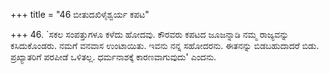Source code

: +++
title = "46 ಬೀತುದಖಿಳೈಶ್ವರ್ಯ ಕಪಟ"

+++
46. `ಸಕಲ ಸಂಪತ್ತುಗಳೂ ಕಳೆದು ಹೋದವು.  ಕೌರವರು ಕಪಟದ ಜೂಜನ್ನಾಡಿ ನಮ್ಮ ರಾಜ್ಯವನ್ನು ಕಸಿದುಕೊಂಡರು. ನಮಗೆ ವನವಾಸ ಉಂಟಾಯಿತು. ಇವನು ನನ್ನ ಸಹೋದರನು. ಈತನನ್ನು ಬಿಡಬಹುದಾದರೆ ಬಿಡು. ಪ್ರಖ್ಯಾತರಿಗೆ ಪರಪೀಡೆ ಒಳಿತಲ್ಲ. ಧರ್ಮನಾಶಕ್ಕೆ ಕಾರಣವಾಗುವುದು' ಎಂದನು.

★ ★ ★

# [JOB ITEM]
Copy out the listing above character for character, leaving out the pictures.

# [TASK RESPONSE]
Source code

: +++
title = "46 ಬೀತುದಖಿಳೈಶ್ವರ್ಯ ಕಪಟ"

+++
46. `ಸಕಲ ಸಂಪತ್ತುಗಳೂ ಕಳೆದು ಹೋದವು.  ಕೌರವರು ಕಪಟದ ಜೂಜನ್ನಾಡಿ ನಮ್ಮ ರಾಜ್ಯವನ್ನು ಕಸಿದುಕೊಂಡರು. ನಮಗೆ ವನವಾಸ ಉಂಟಾಯಿತು. ಇವನು ನನ್ನ ಸಹೋದರನು. ಈತನನ್ನು ಬಿಡಬಹುದಾದರೆ ಬಿಡು. ಪ್ರಖ್ಯಾತರಿಗೆ ಪರಪೀಡೆ ಒಳಿತಲ್ಲ. ಧರ್ಮನಾಶಕ್ಕೆ ಕಾರಣವಾಗುವುದು' ಎಂದನು.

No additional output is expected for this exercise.